Selon toute probabilité l’avenir de l’Egypte sera démocratique. Mais les risques de dérive autoritaire demeurent présents.  En effet les instituions égyptiennes ne sont pas familières avec la démocratie et il est à craindre que certaines habitudes passées ne reprennent le pas.  Il est à craindre aussi que  les actions terroristes qui se multiplient aujourd’hui  et qui ont visé récemment  un bus de touristes, ne conduisent pas à une politique plus restrictive des libertés.

Selon le célèbre psychosociologue Stanley Milgram, réputé pour ses travaux sur l’autorité : « Ce n'est pas tant le genre de personne qu'un homme est, mais plutôt  le genre de situation dans laquelle il se trouve qui détermine comment il agira ».

Il faudra donc veiller à ce que « la situation » en Egypte ne dérape pas, conduisant du même coup à un dérapage des hommes.

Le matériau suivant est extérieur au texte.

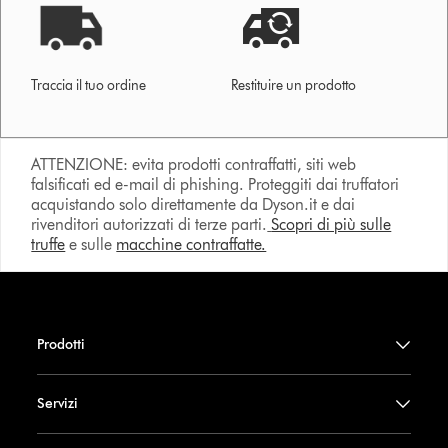
Traccia il tuo ordine
Restituire un prodotto
ATTENZIONE: evita prodotti contraffatti, siti web
falsificati ed e-mail di phishing. Proteggiti dai truffatori
acquistando solo direttamente da Dyson.it e dai
rivenditori autorizzati di terze parti.
Scopri di più sulle
truffe
e sulle
macchine contraffatte.
Prodotti
Servizi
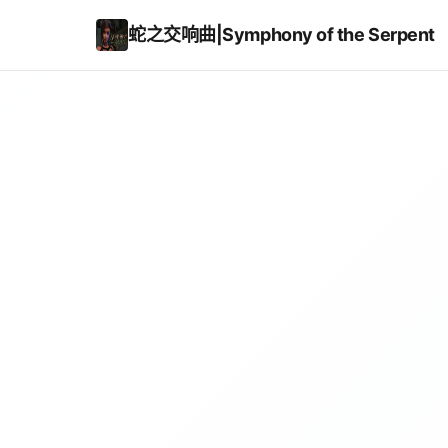
蛇之交响曲|Symphony of the Serpent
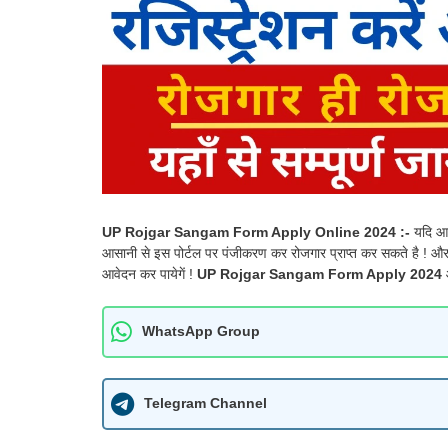
UP Rojgar Sangam Form Apply Online 2024 :-
यदि आप
आसानी से इस पोर्टल पर पंजीकरण कर रोजगार प्राप्त कर सकते है ! औ
आवेदन कर पायेगें !
UP Rojgar Sangam Form Apply 2024
ऑ
WhatsApp Group
Telegram Channel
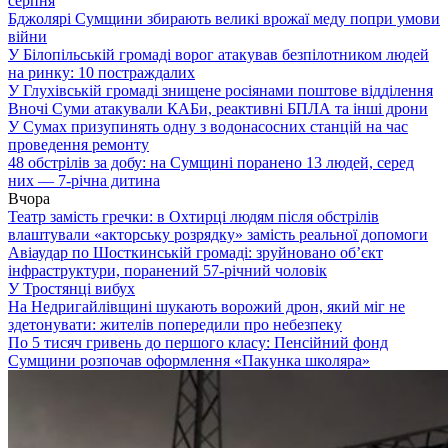
серпня
Бджолярі Сумщини збирають великі врожаї меду попри умови
війни
У Білопільській громаді ворог атакував безпілотником людей
на ринку: 10 постраждалих
У Глухівській громаді знищене росіянами поштове відділення
Вночі Суми атакували КАБи, реактивні БПЛА та інші дрони
У Сумах призупинять одну з водонасосних станцій на час
проведення ремонту
48 обстрілів за добу: на Сумщині поранено 13 людей, серед
них — 7-річна дитина
Вчора
Театр замість гречки: в Охтирці людям після обстрілів
влаштували «акторську розрядку» замість реальної допомоги
Авіаудар по Шосткинській громаді: зруйновано об’єкт
інфраструктури, поранений 57-річний чоловік
У Тростянці вибух
На Недригайлівщині шукають ворожий дрон, який міг не
здетонувати: жителів попередили про небезпеку
По 5 тисяч гривень до першого класу: Пенсійний фонд
Сумщини розпочав оформлення «Пакунка школяра»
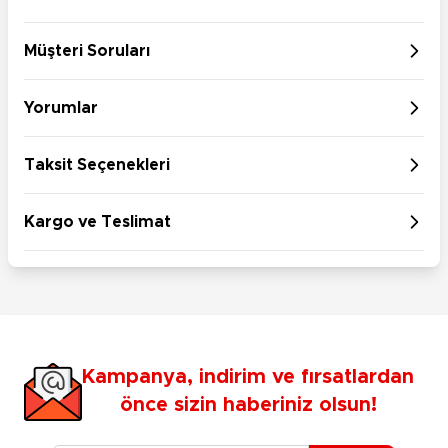
Müşteri Soruları
Yorumlar
Taksit Seçenekleri
Kargo ve Teslimat
Kampanya, indirim ve fırsatlardan
önce sizin haberiniz olsun!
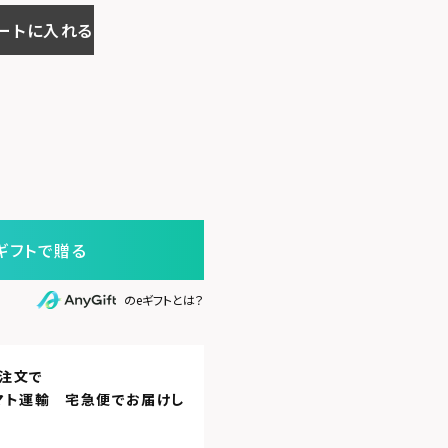
ートに入れる
ギフトで贈る
のeギフトとは？
注文で
マト運輸 宅急便
でお届けし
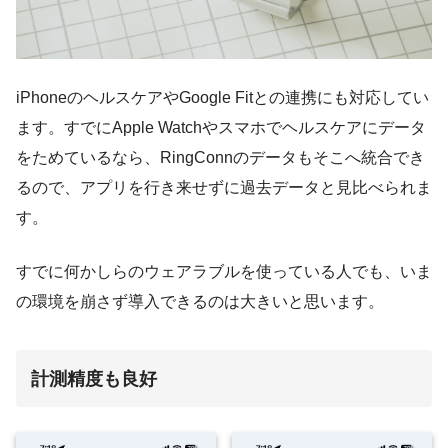
iPhoneのヘルスケアやGoogle Fitとの連携にも対応してい
ます。すでにApple Watchやスマホでヘルスケアにデータ
をためているなら、RingConnのデータもそこへ統合でき
るので、アプリを行き来せずに過去データと見比べられま
す。
すでに何かしらのウェアラブルを使っている人でも、いま
の環境を崩さず導入できるのは大きいと思います。
計測精度も良好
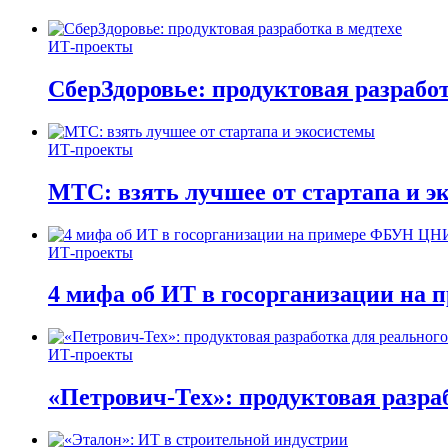
ИТ-проекты
СберЗдоровье: продуктовая разработ
ИТ-проекты
МТС: взять лучшее от стартапа и э
ИТ-проекты
4 мифа об ИТ в госорганизации н
ИТ-проекты
«Петрович-Тех»: продуктовая разра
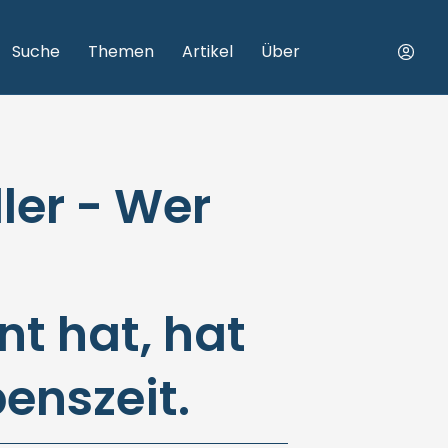
Suche
Themen
Artikel
Über
ler - Wer
t hat, hat
benszeit.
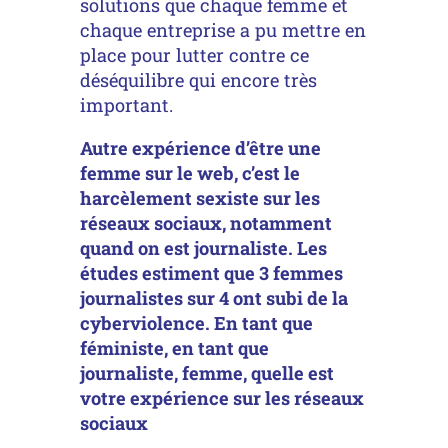
solutions que chaque femme et
chaque entreprise a pu mettre en
place pour lutter contre ce
déséquilibre qui encore très
important.
Autre expérience d’être une
femme sur le web, c’est le
harcèlement sexiste sur les
réseaux sociaux, notamment
quand on est journaliste. Les
études estiment que 3 femmes
journalistes sur 4 ont subi de la
cyberviolence. En tant que
féministe, en tant que
journaliste, femme, quelle est
votre expérience sur les réseaux
sociaux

L’Union Européenne s’est rendue compte du dérapage Libyen un peu tard. Elle vise aujourd’hui à  enrayer le processus par des programmes qui favorisent une « démocratie profonde ». Le point commun de ces programmes est de « promouvoir la transparence et la responsabilité des institutions et une société civile forte ». En même temps ils soutiennent  « la diversification de l'économie et la création d'emplois tout comme les partenariats avec les entreprises et les investisseurs ». Ne faudrait-il pas, à titre préventif,  penser à des programmes pareils en Egypte?